Buybacks Continue as Cash Generation Improves
Steel said net debt increased during the quarter, primarily due to share buybacks, annual bonus payments and working capital timing effects. He said the company expects net debt to reduce from current levels by the end of the year, and later said it should return to year-end 2025 levels by the end of 2026. Steel added that IWG’s debt is fixed-rate, the company has no near-term financing requirements and management remains committed to maintaining an investment-grade rating.
The company has returned more than GBP 70 million to investors through share buybacks so far this year and more than GBP 230 million since its Investor Day in New York in December 2023, Steel said. IWG has announced a $100 million share buyback for 2026. In response to a question, Steel said Dixon has not sold shares pro rata into the buyback.
Cost Controls, AI and M&A
Executives said inflationary pressures have increased, particularly in areas such as energy and other costs that may ultimately affect salaries in some markets.

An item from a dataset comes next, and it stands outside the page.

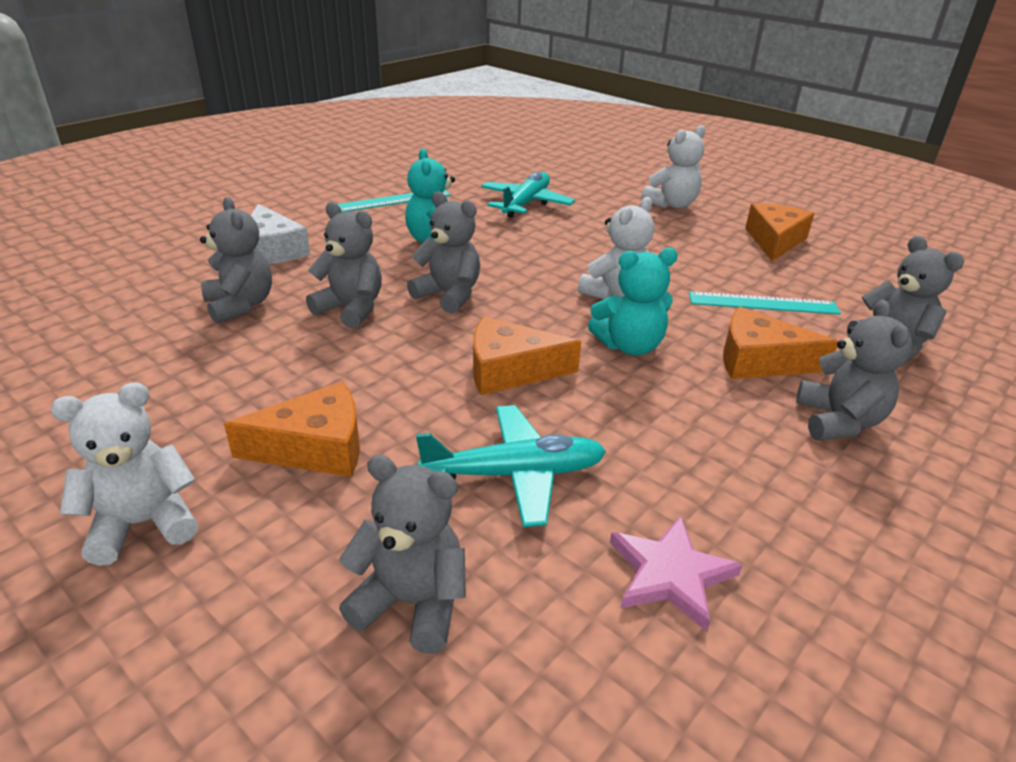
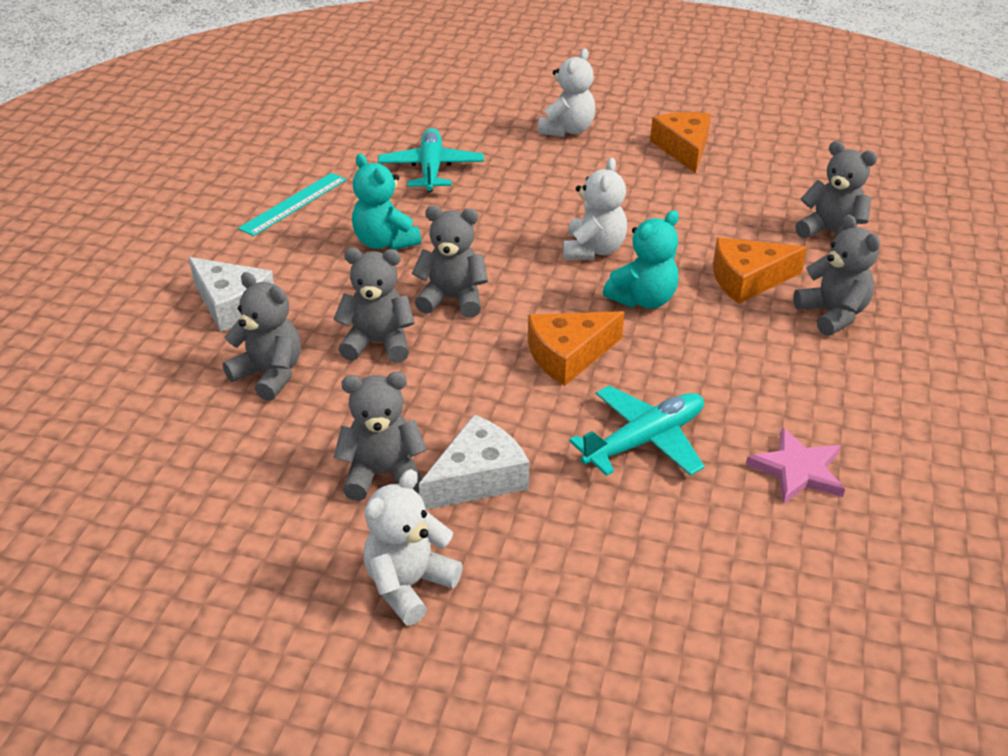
camera: 25 degrees left, 5 degrees up
orange cheese [224,382,360,477] -> white cheese [419,414,529,510]
grey teddy bear [339,455,466,654] -> grey teddy bear moved to [334,372,427,501]
turquoise ruler [689,291,841,315] -> none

Dixon said IWG is focused on keeping costs down and that improvements to its accounting and data systems are giving management better real-time visibility. He also said artificial intelligence could become a significant driver of cost efficiency over the coming years, although he cautioned that savings will take time to implement.
On mergers and acquisitions, Steel said IWG is not pursuing transformational deals. Dixon described activity as small, low-cost bolt-ons, with some companies joining the platform through managed and franchised arrangements to gain access to IWG’s network and operating model.
Dixon closed the call by reiterating that IWG delivered growth in both revenue and platform scale despite economic and geopolitical uncertainty. He said the managed and franchised business is scaling strongly, the company-owned segment is growing revenue, and the group’s risk profile is lower than investors often perceive.
About IWG (LON:IWG)
IWG plc, together with its subsidiaries, provides workspace solutions in the Americas, Europe, the Middle East, Africa, and the Asia Pacific. The company offers office, coworking and collaboration, flexible and scalable, meeting, and lounges spaces; workplace recovery; memberships workspaces; and reception services and conference products. It provides its services franchise partners, landlords, and property owners under the Regus, Spaces, HQ, Signature, Basepoint, Stop & Work, The Office Operators, BizDojo, Open Office, No18, The Clubhouse, Central Working, and Copernico brands.